The day opened with a talk, where Iain covered different research methods, tactics and aims when undertaking research that involves consideration of experience. While introducing the main theoretical conceptions of what might constitute experience, he made particular reference to his own work on skateboarding, automobile driving, architecture and recent work on large urban structures. His focus then moved to more practical matters of research, including the role of different kinds of sources, data gathering, categorisations of subject (visual, filmic, sonic, textual, performative etc.), articulation and dissemination.

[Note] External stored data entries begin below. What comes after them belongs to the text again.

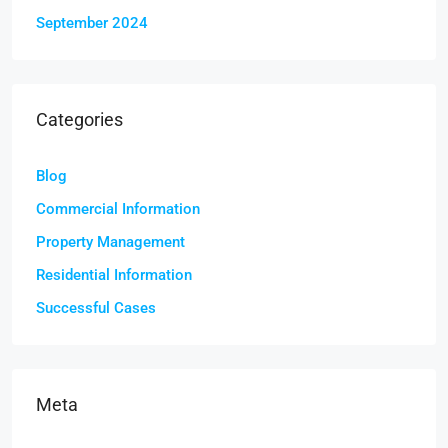
September 2024
Categories
Blog
Commercial Information
Property Management
Residential Information
Successful Cases
Meta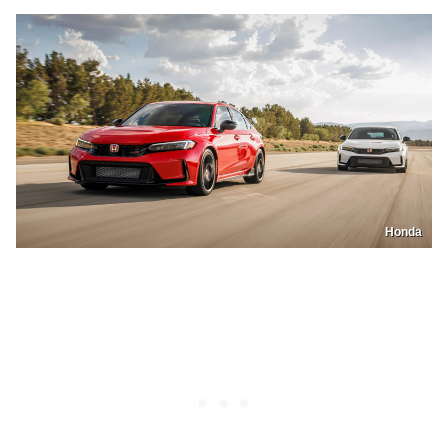
Honda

Finally, he addressed questions of research impact and public engagement.

After lunch, participants were asked to divide into groups of 3, and asked to consider ways in which research on experience could be undertaken for the following subjects (one subject per group):

  • Domestic workers in Manila
  • Call centres in Mumbai
  • Ageing in Florida
  • Graffiti and street art in 1990s Berlin
  • Streets in nineteenth century London

Groups had 45 minutes for reflection, followed by the coming together of all participants for presentation and discussion of each group’s work.

For the second task of the day, participants divided again into groups of 3, and this time were tasked with considering ways in which experience could be explored in each other’s PhD project. Once again, groups met for reflection and exchange of ideas which then fed the big group discussion including all participants.

The variety of topics proposed by Borden matched the interdisciplinarity of the groups and PhD topics of participants, which included Music, Literature, Geography, Art, Visual Art, Museum Studies, Architecture, Community Studies, Ethnography and Sociolinguistics. Such variety greatly enriched discussions, with contributions coming from different perspectives and forms of exploring and accounting for the complexity of experience. This was illuminating when discussing the topics proposed by Borden, and it helped to inform, in the last part of the workshop, the ways in which students articulated ideas about their own projects, showing how they were incorporating the possibility of new perspectives.

All in all, this was a very productive and enriching experience for all involved!